What needs to be done: Can you turn every line of text in the entries below into a single numbered list, skipping blank lines and leaving out the pictures?

Study material:
# # # # #
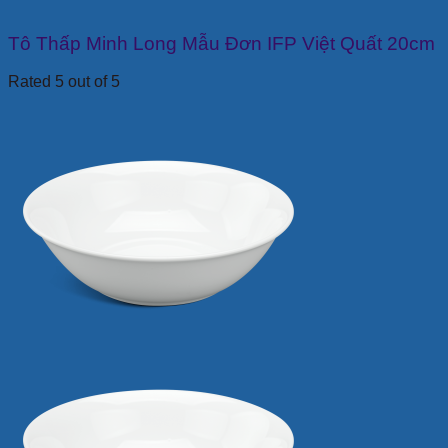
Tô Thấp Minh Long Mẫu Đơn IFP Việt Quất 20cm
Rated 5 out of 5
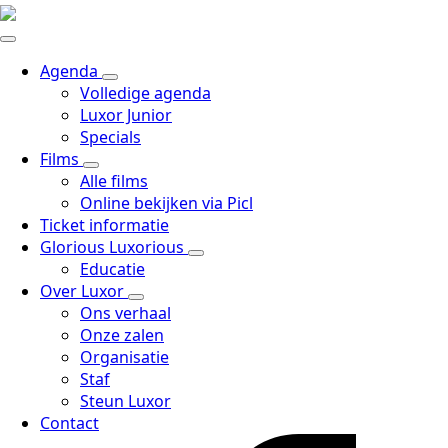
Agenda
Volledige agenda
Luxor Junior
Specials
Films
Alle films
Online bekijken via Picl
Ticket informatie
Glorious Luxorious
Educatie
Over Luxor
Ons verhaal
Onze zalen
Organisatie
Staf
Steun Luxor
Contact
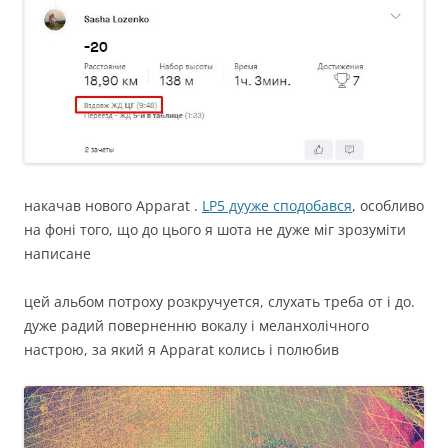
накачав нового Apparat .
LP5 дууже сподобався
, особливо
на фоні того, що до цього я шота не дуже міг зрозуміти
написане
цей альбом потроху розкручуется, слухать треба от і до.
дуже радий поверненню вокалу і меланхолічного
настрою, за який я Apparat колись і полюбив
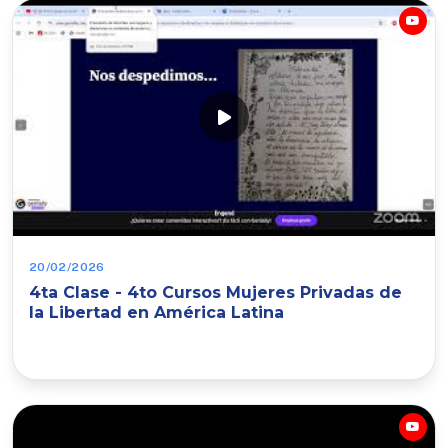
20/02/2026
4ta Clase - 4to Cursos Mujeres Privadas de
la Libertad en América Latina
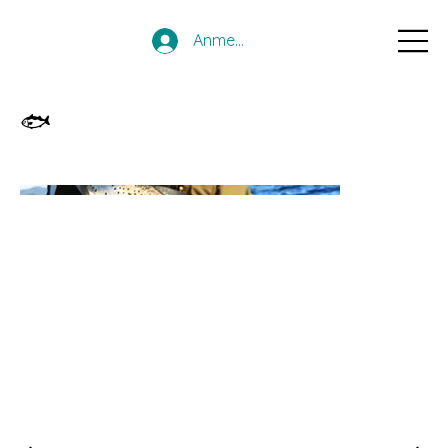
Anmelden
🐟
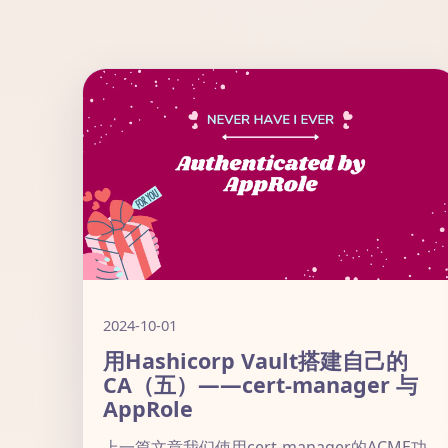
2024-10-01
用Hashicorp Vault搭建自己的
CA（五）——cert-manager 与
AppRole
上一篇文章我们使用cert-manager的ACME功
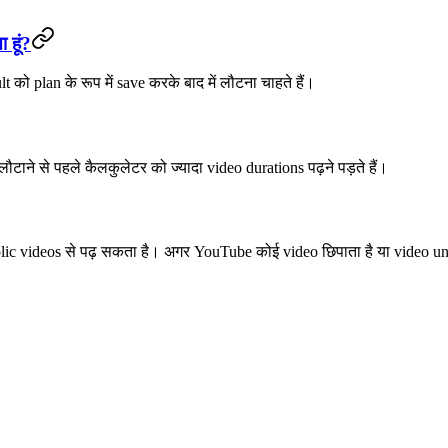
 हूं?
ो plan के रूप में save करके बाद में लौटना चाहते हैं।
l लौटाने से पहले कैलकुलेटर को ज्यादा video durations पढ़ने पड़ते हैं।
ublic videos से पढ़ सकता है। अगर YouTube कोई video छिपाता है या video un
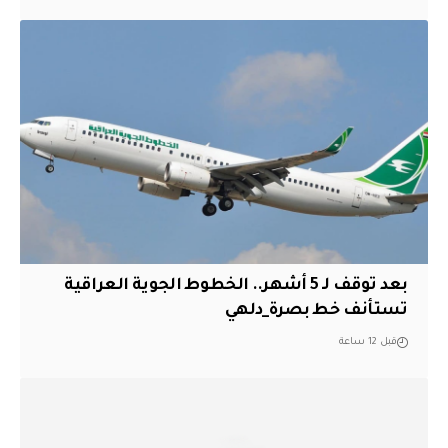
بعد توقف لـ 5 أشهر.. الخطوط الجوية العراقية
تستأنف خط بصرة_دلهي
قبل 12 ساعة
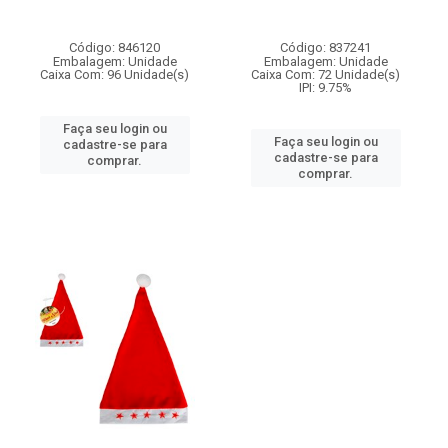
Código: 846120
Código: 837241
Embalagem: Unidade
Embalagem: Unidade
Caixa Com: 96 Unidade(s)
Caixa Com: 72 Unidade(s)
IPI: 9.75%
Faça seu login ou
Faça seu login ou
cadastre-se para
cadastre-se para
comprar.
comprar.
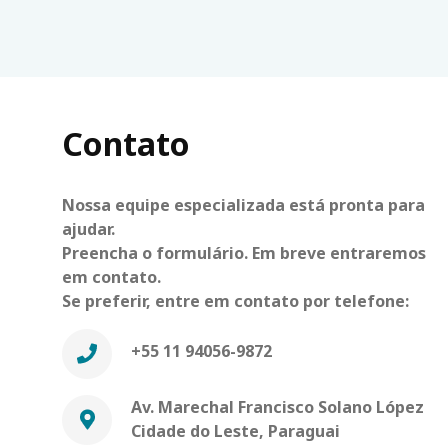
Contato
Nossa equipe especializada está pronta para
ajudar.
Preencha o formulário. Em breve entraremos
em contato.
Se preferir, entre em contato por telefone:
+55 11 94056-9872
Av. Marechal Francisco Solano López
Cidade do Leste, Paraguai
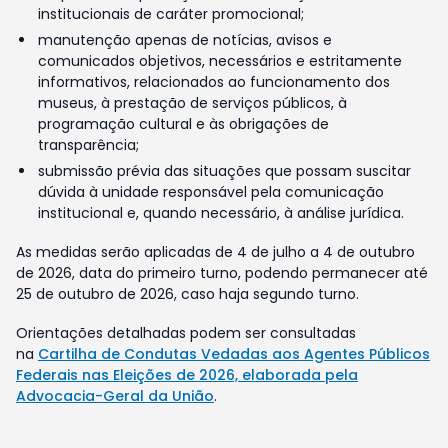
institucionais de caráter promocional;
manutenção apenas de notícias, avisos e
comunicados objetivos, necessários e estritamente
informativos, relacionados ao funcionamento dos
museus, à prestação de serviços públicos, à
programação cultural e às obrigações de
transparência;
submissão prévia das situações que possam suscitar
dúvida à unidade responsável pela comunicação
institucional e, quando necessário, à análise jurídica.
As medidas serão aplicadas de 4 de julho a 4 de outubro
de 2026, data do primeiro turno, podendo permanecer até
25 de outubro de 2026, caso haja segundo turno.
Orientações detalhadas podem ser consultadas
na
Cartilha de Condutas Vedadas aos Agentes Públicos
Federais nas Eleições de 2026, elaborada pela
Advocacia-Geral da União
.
# # # # #
Worked solution:
1. Tô Thấp Minh Long Mẫu Đơn IFP Việt Quất 20cm
2. Rated 5 out of 5
3. Agenda
4. Volledige agenda
5. Luxor Junior
6. Specials
7. Films
8. Alle films
9. Online bekijken via Picl
10. Ticket informatie
11. Glorious Luxorious
12. Educatie
13. Over Luxor
14. Ons verhaal
15. Onze zalen
16. Organisatie
17. Staf
18. Steun Luxor
19. Contact
20. накачав нового Apparat .
21. LP5 дууже сподобався
22. , особливо
23. на фоні того, що до цього я шота не дуже міг зрозуміти
24. написане
25. цей альбом потроху розкручуется, слухать треба от і до.
26. дуже радий поверненню вокалу і меланхолічного
27. настрою, за який я Apparat колись і полюбив
28. 20/02/2026
29. 4ta Clase - 4to Cursos Mujeres Privadas de
30. la Libertad en América Latina
31. Anmelden
32. 🐟
33. 2024-10-01
34. 用Hashicorp Vault搭建自己的
35. CA（五）——cert-manager 与
36. AppRole
37. 上一篇文章我们使用cert-manager的ACME功
38.  हूं?
39. ो plan के रूप में save करके बाद में लौटना चाहते हैं।
40. l लौटाने से पहले कैलकुलेटर को ज्यादा video durations पढ़ने पड़ते हैं।
41. ublic videos से पढ़ सकता है। अगर YouTube कोई video छिपाता है या video un
42. بعد توقف لـ 5 أشهر.. الخطوط الجوية العراقية
43. تستأنف خط بصرة_دلهي
44. قبل 12 ساعة
45. Código: 846120
46. Código: 837241
47. Embalagem: Unidade
48. Embalagem: Unidade
49. Caixa Com: 96 Unidade(s)
50. Caixa Com: 72 Unidade(s)
51. IPI: 9.75%
52. Faça seu login ou
53. Faça seu login ou
54. cadastre-se para
55. cadastre-se para
56. comprar.
57. comprar.
58. Contato
59. Nossa equipe especializada está pronta para
60. ajudar.
61. Preencha o formulário. Em breve entraremos
62. em contato.
63. Se preferir, entre em contato por telefone:
64. +55 11 94056-9872
65. Av. Marechal Francisco Solano López
66. Cidade do Leste, Paraguai
67. institucionais de caráter promocional;
68. manutenção apenas de notícias, avisos e
69. comunicados objetivos, necessários e estritamente
70. informativos, relacionados ao funcionamento dos
71. museus, à prestação de serviços públicos, à
72. programação cultural e às obrigações de
73. transparência;
74. submissão prévia das situações que possam suscitar
75. dúvida à unidade responsável pela comunicação
76. institucional e, quando necessário, à análise jurídica.
77. As medidas serão aplicadas de 4 de julho a 4 de outubro
78. de 2026, data do primeiro turno, podendo permanecer até
79. 25 de outubro de 2026, caso haja segundo turno.
80. Orientações detalhadas podem ser consultadas
81. na
82. Cartilha de Condutas Vedadas aos Agentes Públicos
83. Federais nas Eleições de 2026, elaborada pela
84. Advocacia-Geral da União
85. .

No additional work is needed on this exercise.